The new and open dataset, known as “DriveSeg,” is the latest innovation from CSRC and MIT Agelab. “This specific project started in 2017 and ended this year,” said Rini Sherony, Senior Principal Engineer at CSRC. “This was a close collaboration between CSRC and MIT, guided by a detailed contract with specific ongoing deliverables.”
What is DriveSeg?
Just as humans do when we drive, fully autonomous platforms perceive their environment as an ongoing and continuous flow of information. Traditionally, the engineering community has relied on an abundance of static images to identify pedestrians, traffic lights, and other road users via “bounding boxes.”
DriveSeg differs in that it’s video‐based and provides a real-time flow of real-world data. According to MIT and Toyota, with this approach, engineers and researchers are better able to explore data patterns as they happen over time, leading to a number of advancements in ADAS technology.

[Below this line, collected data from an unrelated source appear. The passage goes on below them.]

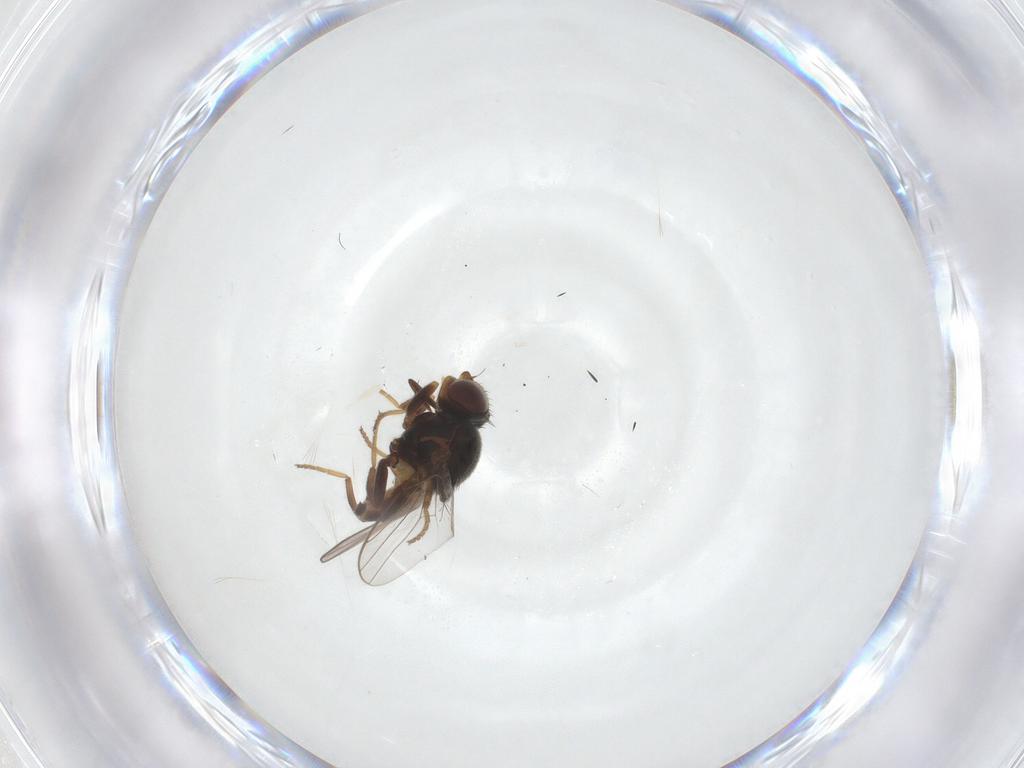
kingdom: Animalia
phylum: Arthropoda
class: Insecta
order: Diptera
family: Chloropidae
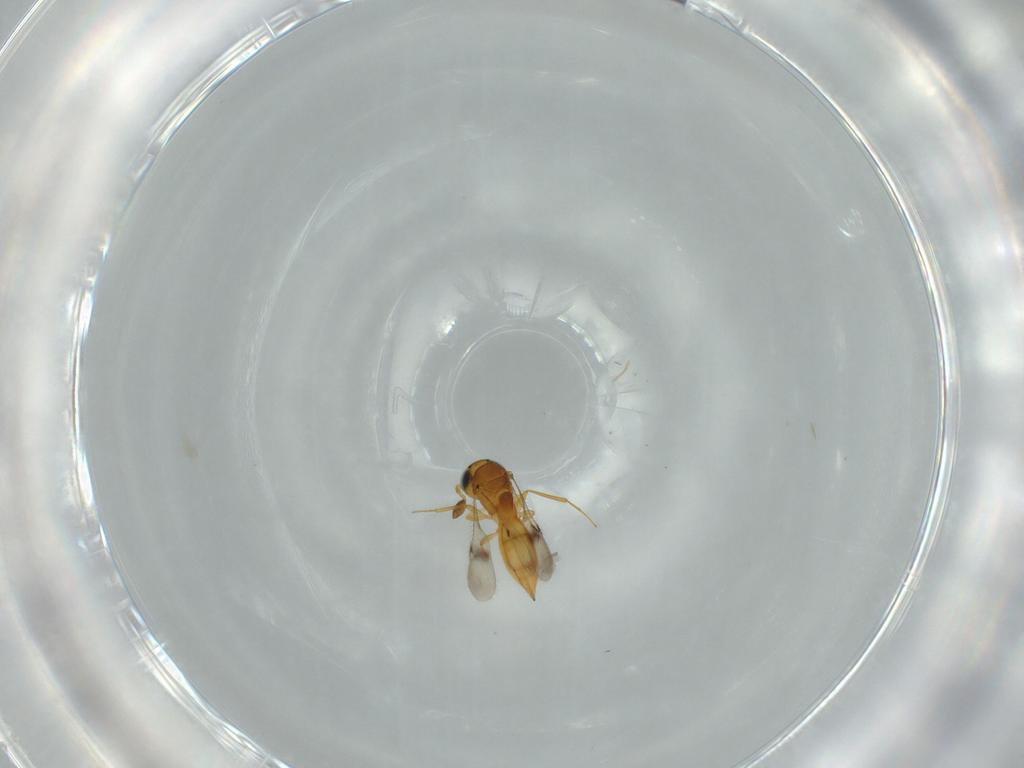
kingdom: Animalia
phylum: Arthropoda
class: Insecta
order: Hymenoptera
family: Scelionidae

“The purpose of this dataset is to allow for exploration of the value of temporal dynamics information for full scene segmentation in dynamic, real-world operating environments,” Sherony said. “This will lead to the improvement of perception systems for ADAS and automated vehicles.”
“DriveSeg is a large-scale driving scene segmentation dataset captured from a moving vehicle during continuous daylight driving through a crowded city street,” explained Li Ding, MIT Researcher. “It contains both video data and pixel-level semantic annotation through manual and semi-automated annotation.”
Manual Versus Semi-Auto
DriveSeg data is classified in two ways: manual and semi-auto. DriveSeg manual is two minutes and 47 seconds of high‐resolution video from a midday trip around Cambridge, Massachusetts, home of MIT Agelab. The video’s 5,000 frames are annotated manually with per‐pixel human labels of 12 classes of road objects (listed below).

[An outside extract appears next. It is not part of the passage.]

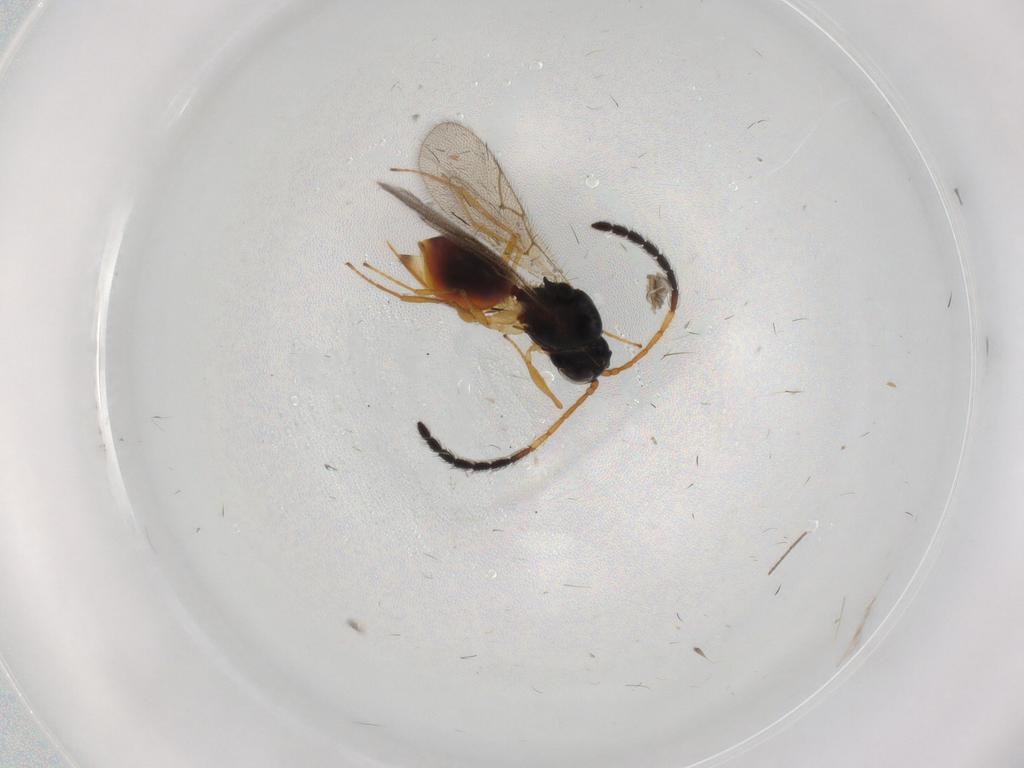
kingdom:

By contrast, DriveSeg semi‐auto includes 20,100 video frames (67 video clips at 10 seconds each) drawn from MIT Advanced Vehicle Technologies Consortium data. DriveSeg semi-auto employs the same pixel‐wise semantic annotation as DriveSeg manual. However, annotations for DriveSeg semi-auto were done through an MIT-specific annotation method.
“It is an open research question of how much extra information the temporal dynamics of the visual scene carries that is complementary to the information available in the video’s individual frames,” Sherony explained. “Our initial research shows that by adding temporal dynamics, the perception system is able to overcome many edge cases in real-world driving such as sudden sensor failures and motion blur, which are essential to the safety of driving but cannot be handled by static-image-based models.”
DriveSeg semi-auto leverages both manual and computational efforts for higher efficiency and lower cost. Toyota and MIT say this data set was created to assess the feasibility of annotating a wide range of real‐world driving scenarios and assess the potential of training vehicle perception systems on pixel labels created through AI‐based labeling systems.
“We hope the dataset can help the community to further investigate spatial-temporal modeling for more accurate, efficient, and robust perception systems,” Ding said. “It can be used to build more advanced algorithms as well as evaluate current methods in real-world scenarios.”
DriveSeg: 12 Classes of Road Objects
- Traffic Sign
- Traffic Light
- Terrain (horizontal vegetation)
- Vegetation (vertical vegetation)
How to Access DriveSeg
DriveSeg is available for free and can be used by engineers and the academic community for non‐commercial purposes. “We hope other safety researchers can use it and build upon it to improve safety for autonomous driving,” Sherony said.